Photo: Robert Clark
Despite a sharp drop in home prices, Manhattan’s trendy Tribeca neighborhood still managed to top the 2018 edition of Property Shark’s 2018 50 priciest New York City neighborhoods list.
Unsurprisingly, Manhattan had the most entries, 24, followed closely by Brooklyn with 21.
Queens ended up with 7 neighborhoods on the list, although Long Island City — the new home of Amazon’s HQ2 — did not make the list. Eleven Queens neighborhoods made the 2017 edition.
And due to two ties, this year the list added up to a total of 52 neighborhoods.
Since last year, Tribeca’s median home price dropped nearly 20 percent to $3.8 million. Tribeca got a significant boost in 2017 from several high-priced sales at 56 Leonard Street that pushed the neighborhood’s overall median price upward.
Only $800,000 separated Tribeca and SoHo, which landed in the number two spot with a median price of just under $3 million. SoHo’s median price was unchanged from last year.
Rounding out the top three was the Garment District in Manhattan. The mostly commercial neighborhood was one of the few surprises of the list this year.
The small neighborhood — with little residential property compared to its peers — managed to occupy the third position with a median of $2.33 million, a solid 41 percent increase year-over-year.
Last year, the Garment District placed 7th, and a handful of sales at 16 West 40th Street played a significant role in bolstering the neighborhood’s median home sale price. Some 21 units traded in the building for a median price of $2.8 million.
Eight of the top 10 neighborhoods were located in Manhattan, including Hudson Square (4), the West Village (6), Flatiron (8), Greenwich Village (9) and Little Italy (10).
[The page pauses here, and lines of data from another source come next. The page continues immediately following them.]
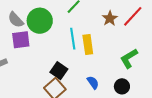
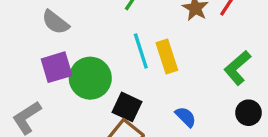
gray semicircle: (16, 20) -> (55, 22), moved
green circle: (40, 21) -> (90, 78), moved
black circle: (122, 86) -> (249, 113), moved

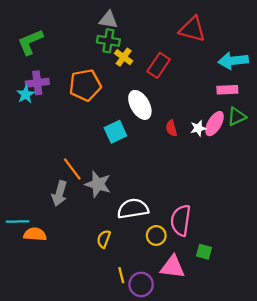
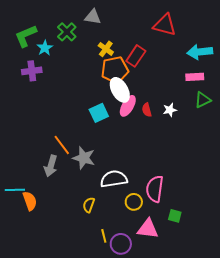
green cross: (108, 41) -> (67, 32), moved, turned 36
orange pentagon: (85, 85) -> (115, 70), moved
cyan star: (26, 94) -> (45, 48), moved
pink ellipse: (215, 124) -> (128, 106), moved
orange semicircle: (35, 234) -> (30, 201), turned 66

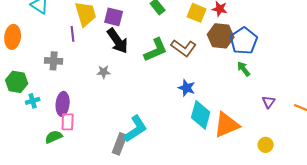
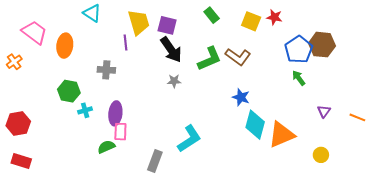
brown hexagon: (221, 36) -> (322, 45), moved
gray star: (104, 72) -> (174, 81), moved
gray rectangle: (120, 144) -> (155, 161), moved

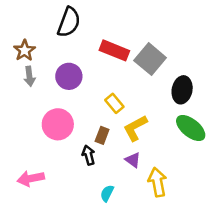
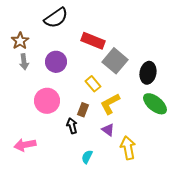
black semicircle: (69, 22) -> (56, 18), turned 35
gray square: (150, 59) -> (115, 61), moved

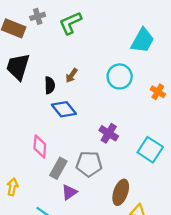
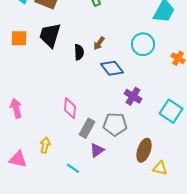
blue diamond: (64, 109) -> (112, 68), moved

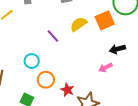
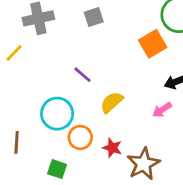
yellow semicircle: (78, 24) -> (112, 102), moved
cyan circle: (32, 61) -> (57, 114), size x1.5

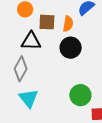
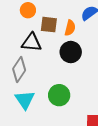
green circle: (80, 95) -> (59, 95), moved

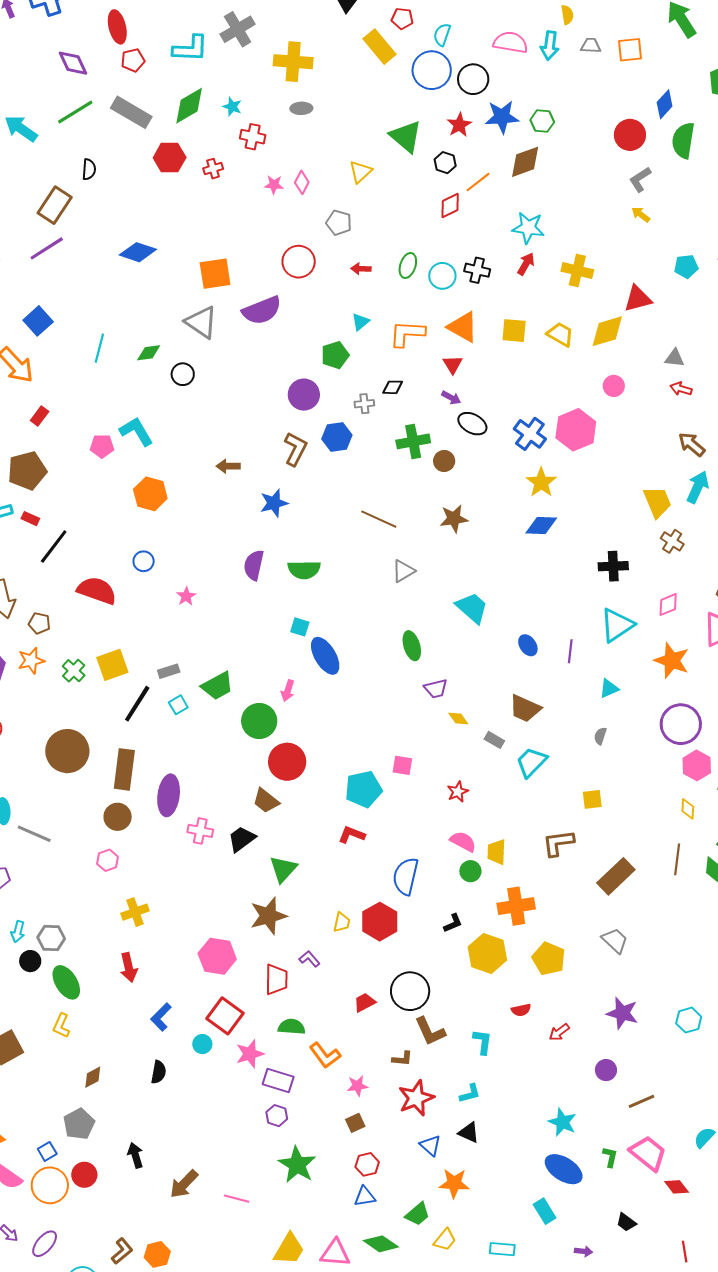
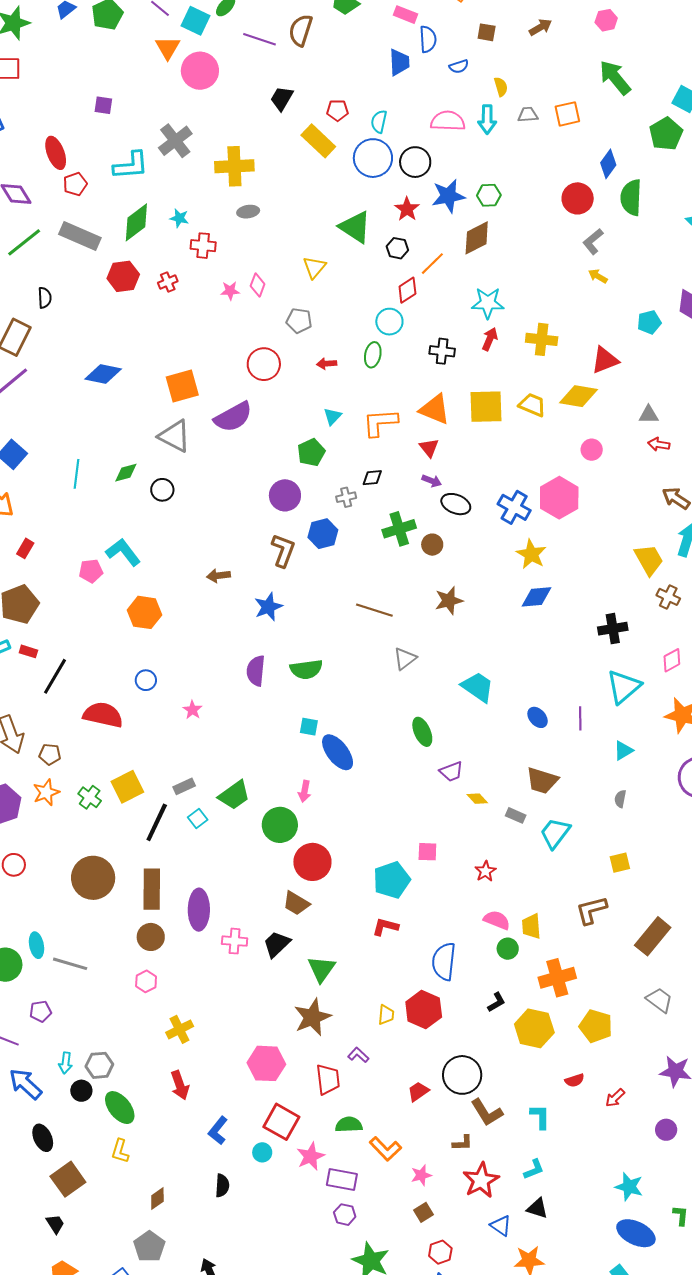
cyan circle: (442, 276) -> (389, 322), moved
yellow square: (514, 331) -> (486, 407), size x1.4
yellow diamond: (607, 331) -> (579, 396), turned 33

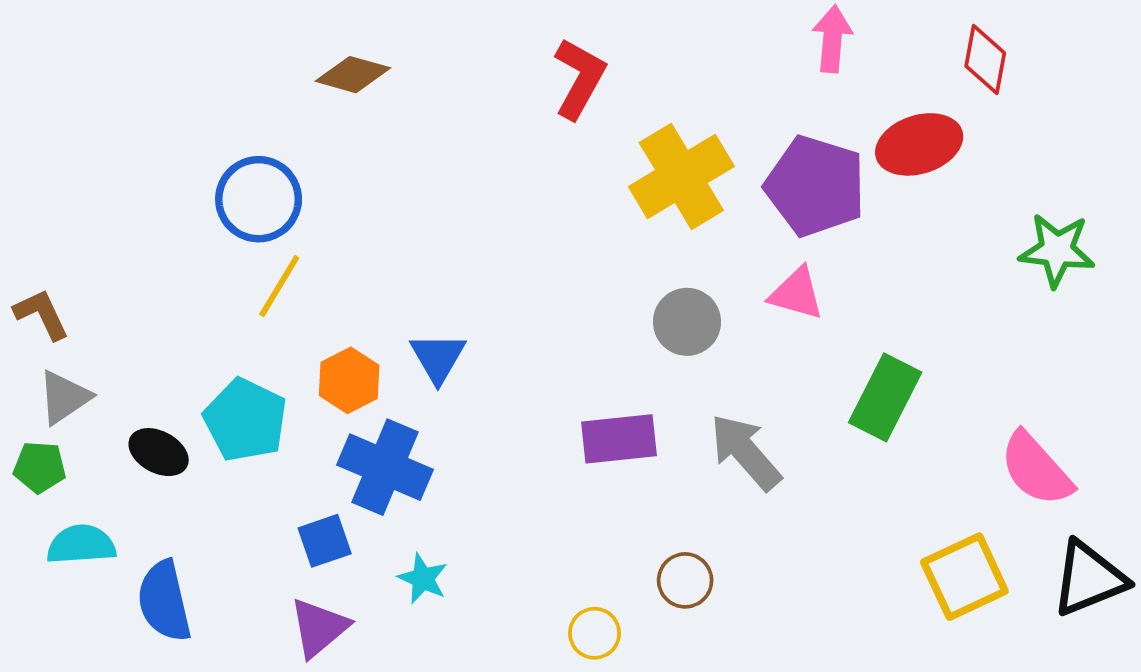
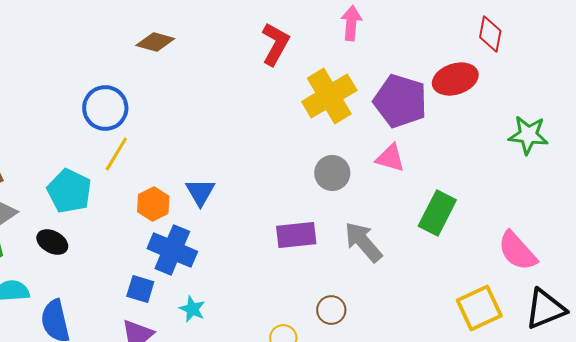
pink arrow: (832, 39) -> (351, 23), moved
cyan pentagon: (245, 420) -> (69, 191), moved
blue square: (325, 541) -> (140, 289), turned 36

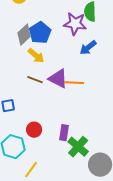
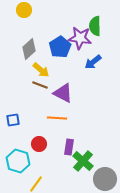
blue pentagon: (40, 33) -> (60, 47), moved
brown line: (35, 80) -> (40, 85), moved
orange line: (74, 83) -> (57, 118), moved

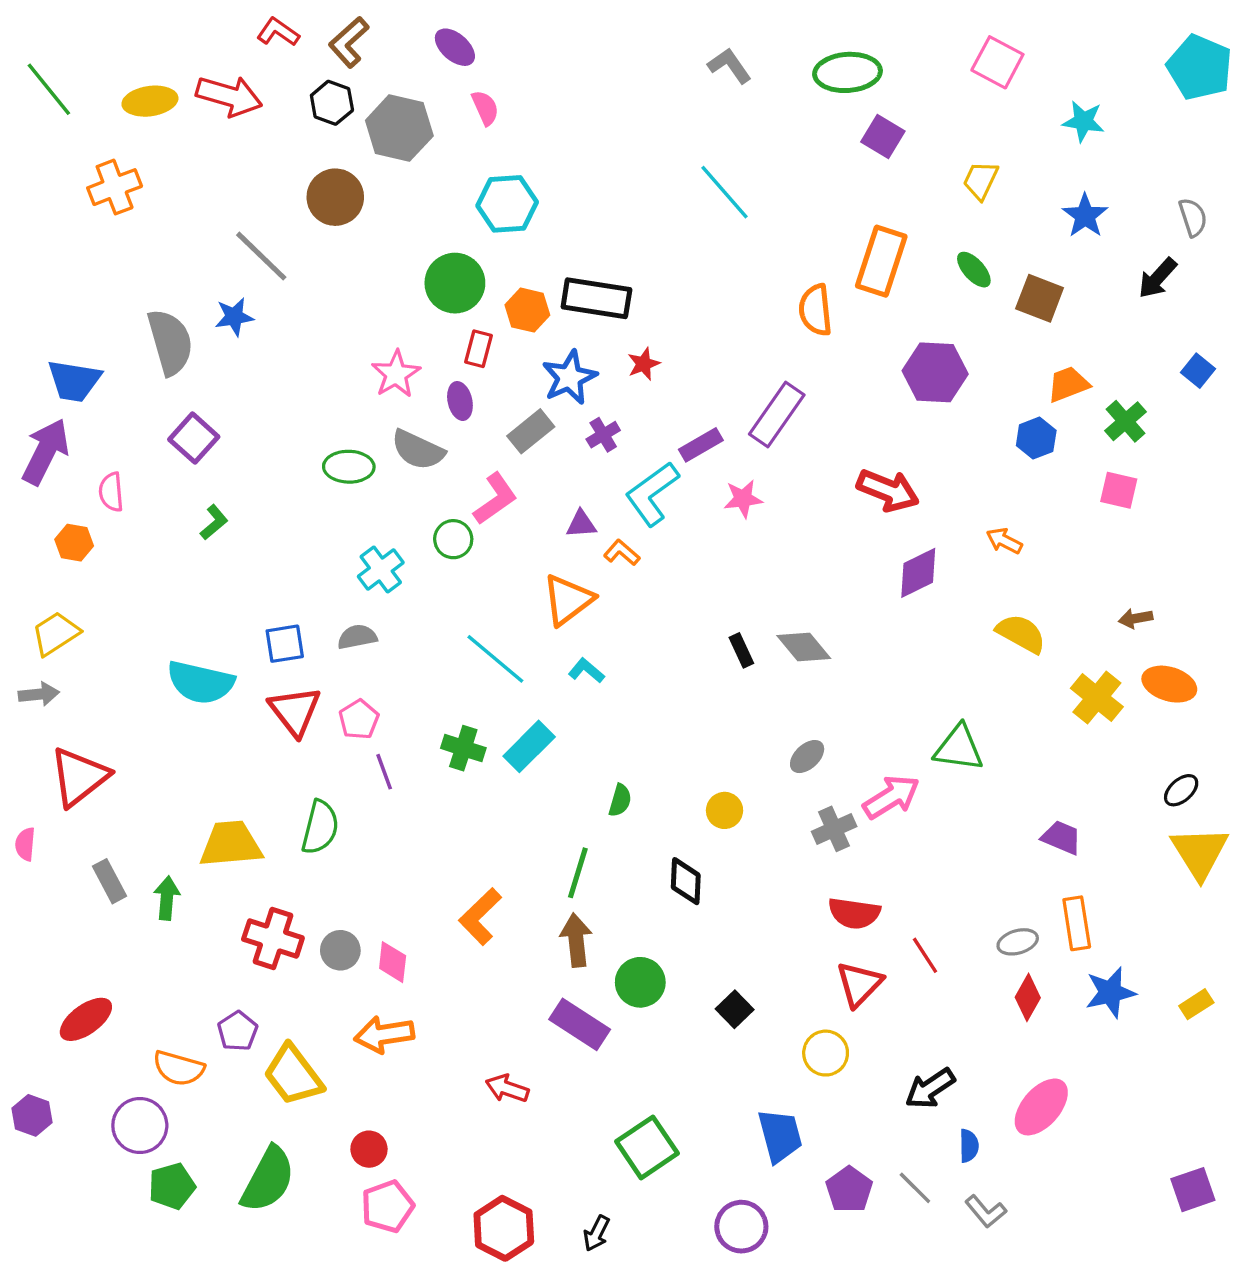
And two were located in Brooklyn — DUMBO (5) and Boerum Hill (7). DUMBO saw a mild 5 percent dip in prices, while prices in Boerum Hill remain unchanged.
The West Village and Greenwich Village were the only 2 new entries in the top 10 this year.
Meanwhile, three Manhattan neighborhoods saw significant price decreases in 2018 — the Flatiron District (32 percent), Little Italy (42 percent), and Financial District (34 percent).
Brooklyn’s up-and-coming Greenpoint neighborhood climbed to the 14th position, with a 37 percent year-over-year increase in home prices. Over a dozen sales at 866 Lorimer Street — a luxury new construction condo development — helped push the median price up to $1.2 million.
Overall, only seven new neighborhoods managed to break onto the annual list.